Nachtsicht 2011

Lagerfeuergeschichten

(Markus Keuschnigg, Kurator)

Genrekino beruhigt. Es ordnet vertraute Elemente in neuen, überraschenden, radikalen Kombinationen an: Geschichten über das Monströse und Verdrängte, über das Lustvolle und Schmerzhafte, die sich immer wieder an den Zeitgeist anpassen lassen. Der Vampir mutiert vom folkloristischen Strigoi zum schauergotischen Vlad Dracula zum urbanen Verführer zum bleichen, asketisch dahin darbenden Herzensbrecher. Das Kino im Allgemeinen, im Besonderen aber das Genrekino erscheint als Fortsetzung all jener Geschichten, Legenden und Mythen, die von Generation zu Generation weiter erzählt worden sind.

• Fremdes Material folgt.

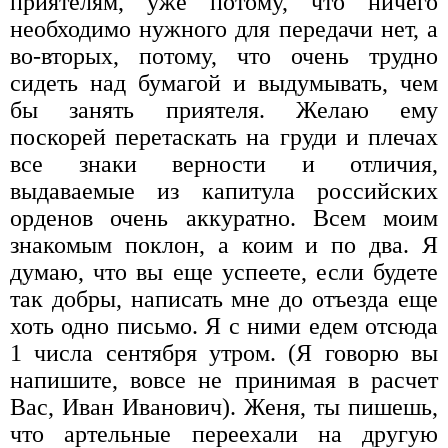
приятелям, уже потому, что ничего
необходимо нужного для передачи нет, а
во-вторых, потому, что очень трудно
сидеть над бумагой и выдумывать, чем
бы занять приятеля. Желаю ему
поскорей перетаскать на груди и плечах
все знаки верности и отличия,
выдаваемые из капитула российских
орденов очень аккуратно. Всем моим
знакомым поклон, а коим и по два. Я
думаю, что вы еще успеете, если будете
так добры, написать мне до отъезда еще
хоть одно письмо. Я с ними едем отсюда
1 числа сентября утром. (Я говорю вы
напишите, вовсе не принимая в расчет
Вас, Иван Иванович). Женя, ты пишешь,
что артельные переехали на другую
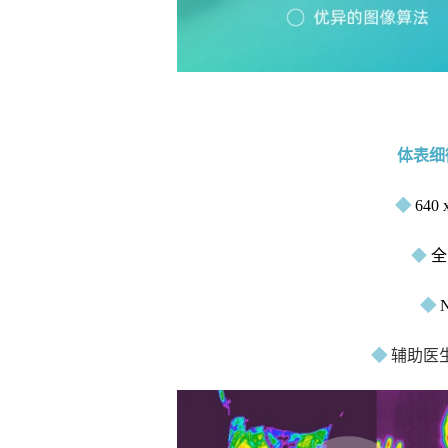
体表细
◆
640
◆
全
◆
◆
辅助医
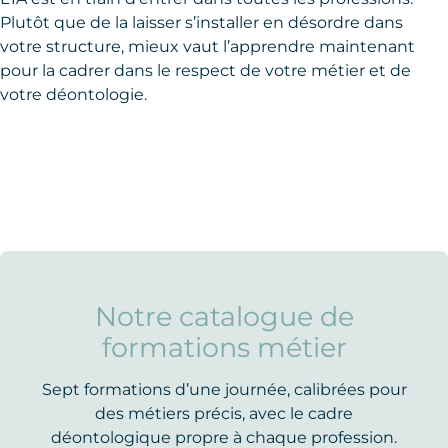
Plutôt que de la laisser s’installer en désordre dans
votre structure, mieux vaut l’apprendre maintenant
pour la cadrer dans le respect de votre métier et de
votre déontologie.
Notre catalogue de
formations métier
Sept formations d’une journée, calibrées pour
des métiers précis, avec le cadre
déontologique propre à chaque profession.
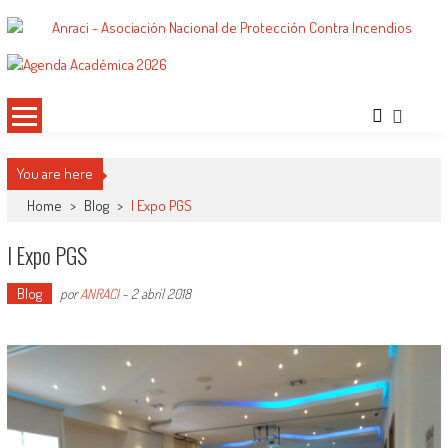
Saltar
al
ANRACI – Asociación Nacional de
Gremio de Protección Contra Incendios – Comprometidos con la Mejora de las
contenido
Condiciones de Protección Contra Incendios para Nuestra Sociedad
Protección Contra Incendios
You are here
Home
>
Blog
>
I Expo PGS
I Expo PGS
Blog
por
ANRACI
-
2 abril 2018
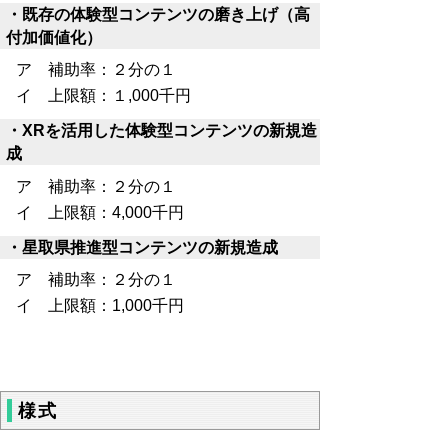
・既存の体験型コンテンツの磨き上げ（高
付加価値化）
ア 補助率：２分の１
イ 上限額：１,000千円
・XRを活用した体験型コンテンツの新規造
成
ア 補助率：２分の１
イ 上限額：4,000千円
・星取県推進型コンテンツの新規造成
ア 補助率：２分の１
イ 上限額：1,000千円
様式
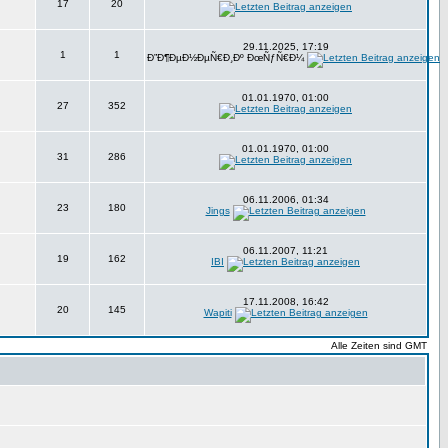
17
20
29.11.2025, 17:19
1
1
Ð”Ð¶ÐµÐ½ÐµÑ€Ð¸Ðº ÐœÑƒÑ€Ð¼
01.01.1970, 01:00
27
352
01.01.1970, 01:00
31
286
06.11.2006, 01:34
23
180
Jings
06.11.2007, 11:21
19
162
IBI
17.11.2008, 16:42
20
145
Wapiti
Alle Zeiten sind GMT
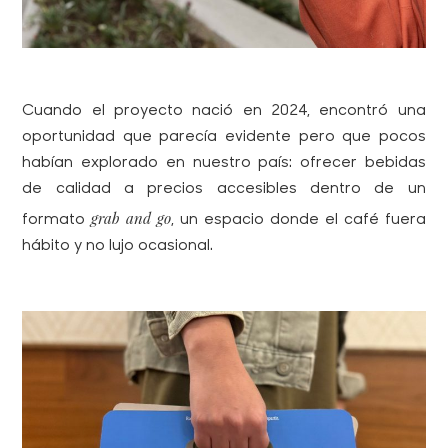
Cuando el proyecto nació en 2024, encontró una
oportunidad que parecía evidente pero que pocos
habían explorado en nuestro país: ofrecer bebidas
de calidad a precios accesibles dentro de un
grab and go
formato
, un espacio donde el café fuera
hábito y no lujo ocasional.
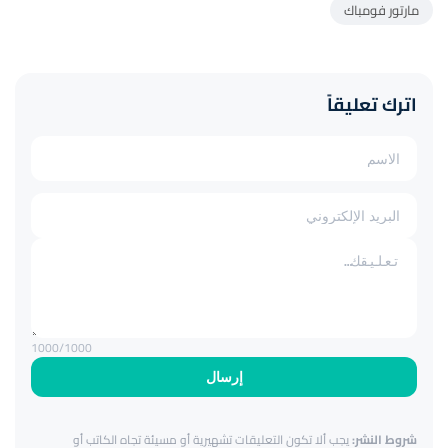
مارتور فومباك
اترك تعليقاً
1000
/1000
إرسال
شروط النشر:
يجب ألا تكون التعليقات تشهيرية أو مسيئة تجاه الكاتب أو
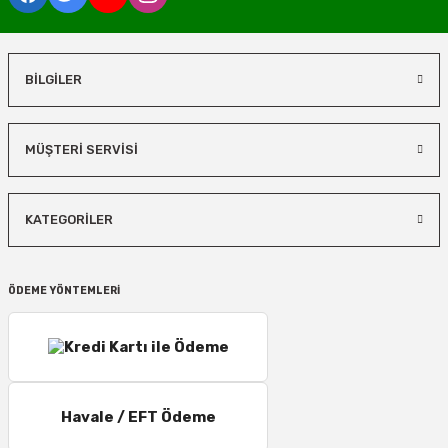
BİLGİLER
MÜŞTERİ SERVİSİ
KATEGORİLER
ÖDEME YÖNTEMLERİ
Havale / EFT Ödeme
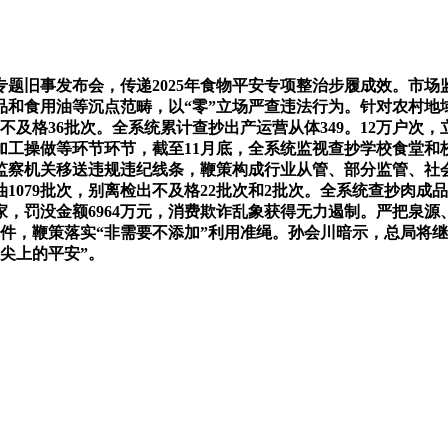
题旧事发布会，传递2025年食物平安专项整治步履成效。市
食用油等沉点范畴，以“零”立场严查违法行为。针对农村地域“
及格36批次。全系统累计查抄出产运营从体349。12万户次，立
工操做等环节环节，截至11月底，全系统监视查抄学校食堂和校外供
检监察机关移送违规违纪线条，鞭策构成行业从管、部分监管、社
1079批次，别离检出不及格22批次和2批次。全系统查抄肉成品
81家，罚没金额6964万元，消费欺诈乱象获得无力遏制。严把
机关89件，鞭策落实“非需要不添加”利用准绳。孙会川暗示，总
尖上的平安”。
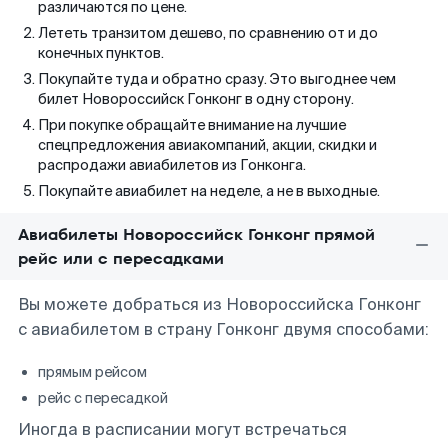
различаются по цене.
Лететь транзитом дешево, по сравнению от и до
конечных пунктов.
Покупайте туда и обратно сразу. Это выгоднее чем
билет Новороссийск Гонконг в одну сторону.
При покупке обращайте внимание на лучшие
спецпредложения авиакомпаний, акции, скидки и
распродажи авиабилетов из Гонконга.
Покупайте авиабилет на неделе, а не в выходные.
Авиабилеты Новороссийск Гонконг прямой
рейс или с пересадками
Вы можете добраться из Новороссийска Гонконг
с авиабилетом в страну Гонконг двумя способами:
прямым рейсом
рейс с пересадкой
Иногда в расписании могут встречаться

Die Parallelen liegen auf der Hand. Einerseits führen beide zu einer unmittelbaren Reaktion: Man lacht, schreit, sinniert darüber oder hat Angst davor. Andererseits führen sie zu Einsichten, warnen vor Gefahren oder unmoralischem Verhalten. Der Umgebungsraum im Kino ist abgedunkelt, fast als säße man vor einem Lagerfeuer: Als Zuschauer muss man sich der Ausdruckskraft eines Erzählers unterordnen, ist ungleich den Langstrecken-Dramaturgien in einem Buch oder Videospiel dem momentanen Handlungsfluss und den Spannungskurven ausgeliefert. Auch deshalb ist das Kino ein Medium der konkreten Gefühle: Schon ein kleines Stolpern genügt, und die fragile Spannung innerhalb der Geschichte bricht in sich zusammen.

Die diesjährige Nachtsicht-Selektion bildet diesen ewigen Charakter des Genrekinos ab: Der Eröffnungsfilm Burke and Hare nimmt sich etwa einem historischen Fall aus dem Edinburgh der Jahre 1827/1828 an, als zwei irische Tagelöhner aus finanziellen Gründen zu Serienmördern wurden. Eine tatsächliche Begebenheit, die sich im Lauf der Jahrzehnte und Jahrhunderte immer stärker fiktionalisiert hat, die eingesickert ist in den Geschichten-Pool des kulturellen Gedächtnisses. 2010 schließlich verfilmt der Amerikaner John Landis die Geschichte von „Burke and Hare“ neu, produziert von den erst vor wenigen Jahren wieder eröffneten britischen Ealing Studios, und moduliert nach deren berühmten „Ealing Comedies“, bissigen und zuweilen abgründigen Komödien.

Auch der junge Franzose Franck Richard speist sein freches Gesellenstück La meute mit Versatzstücken aus mehreren Jahrzehnten Horrorfilmgeschichte: Aus seiner eklektischen Kombination von wiedererkennbaren Zutaten, von abgelegenen Motels bis hin zu Fleisch fressenden Monstren, schält sich allerdings schnell eine sehr persönliche Handschrift.Der norwegische Fantasyfilm Trolljegeren berichtet in zeitgenössischer Verité-Manier von einem Jäger, der die beeindruckenden Fjordinseln und Wälder des nordeuropäischen Landes nach Kreaturen aus der nordischen Mythologie durchstreift. Gemeint sind natürlich Trolle. Und sie sind den historischen Quellen akribisch nachempfunden.

Die diesjährige „Nachtsicht“ nistet sich also ein zwischen Vergangenheit und Gegenwart, will Lagerfeuer sein für fünf Geschichten und viele mehr, die dann hoffentlich weiter erzählt werden, bis auch der letzte weiß, dass Trolle Christenblut meilenweit gegen den Wind riechen können. Man kann ja nie wissen.